Strategy reset: Focus on APIs and their ability to open up new customer engagement channels. APIs are the building blocks on which innovation is created. Instead of taking a scattershot approach to digital transformation (or, as some call it, payments modernization), focusing on the intersection of data, technology and innovation is a surefire bet. To get a sense of the importance of the API economy, consider that the current $4.5 billion market is expected to grow to more than $13 billion by 2027, according to Dataquest.

But there’s a catch: At this point, APIs for payment and data exchange lack common standards, and regulation is limited to individual verticals. For example, health care APIs are highly regulated, and other verticals are still contending with standards. Standards or not, APIs will enable data sharing, which leads us to our next reset.

OPEN BANKING

Current: Stay up to speed with Consumer Financial Protection Board and ‘open banking’ regulations. This is a necessary exercise, but on its own it’s not enough to make a financial institution competitive. The CFPB is dragging its feet on regulating the data sharing that will define open banking in the U.S., which in turn is keeping banks on the sidelines because they want more clarity on requirements before they sign on.

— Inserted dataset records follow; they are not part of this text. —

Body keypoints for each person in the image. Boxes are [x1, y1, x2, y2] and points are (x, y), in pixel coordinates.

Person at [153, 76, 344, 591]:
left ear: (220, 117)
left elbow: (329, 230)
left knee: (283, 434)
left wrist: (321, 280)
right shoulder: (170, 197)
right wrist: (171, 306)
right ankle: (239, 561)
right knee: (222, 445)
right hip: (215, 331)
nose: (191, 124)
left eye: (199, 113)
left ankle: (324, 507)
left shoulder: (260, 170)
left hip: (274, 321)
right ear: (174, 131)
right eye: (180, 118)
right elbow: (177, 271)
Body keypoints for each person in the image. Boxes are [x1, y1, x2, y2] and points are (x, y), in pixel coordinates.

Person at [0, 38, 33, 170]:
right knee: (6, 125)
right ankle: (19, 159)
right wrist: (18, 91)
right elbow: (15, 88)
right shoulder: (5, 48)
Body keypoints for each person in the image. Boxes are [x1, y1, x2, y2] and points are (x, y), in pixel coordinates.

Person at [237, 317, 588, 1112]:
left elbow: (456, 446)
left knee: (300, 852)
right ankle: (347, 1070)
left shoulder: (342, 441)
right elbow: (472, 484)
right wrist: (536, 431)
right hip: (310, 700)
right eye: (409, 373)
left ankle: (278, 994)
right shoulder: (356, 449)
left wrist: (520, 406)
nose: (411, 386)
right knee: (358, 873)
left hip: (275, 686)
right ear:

Reset: Assume that open banking will arrive in earnest in 2023 and get ready to deploy it. If you define open banking as the ability to use open APIs to share client data and allow third parties to access that data, it’s already here. In fact, Aite-Novarica refers to the market term “open finance” as a precursor to how this new data initiative will play out.

RETHINKING RELATIONSHIPS

Current: Base payment relationships on payment volume. Certainly nothing is wrong with this. You want your best assets to match your best customers. But again, it won’t be enough to compete on when APIs and the move toward open finance increase the currency value of data.

Reset: Base relationships on data exchange and customer value. For example, Company A is a well-established manufacturer at the top of your client list when it comes to overall revenue and profit to the bank. However, Company A has reached that point by specializing in servicing established, legacy customers, and its growth rate is steady but slow. If your bank wants to find out what newer companies are doing, you may need to prioritize a relationship with a smaller company creating new business. You need data from both. Adapting priorities is a good future-proofing move in the reset.

These three areas of focus can make an immediate difference. So can doubling down on real-time payments, tripling down on fraud defense and other initiatives. The most important thing is that banks change the lens through which they see a changing world.

Jessica Cheney is vice president and head of product management for digital banking solutions at Bottomline.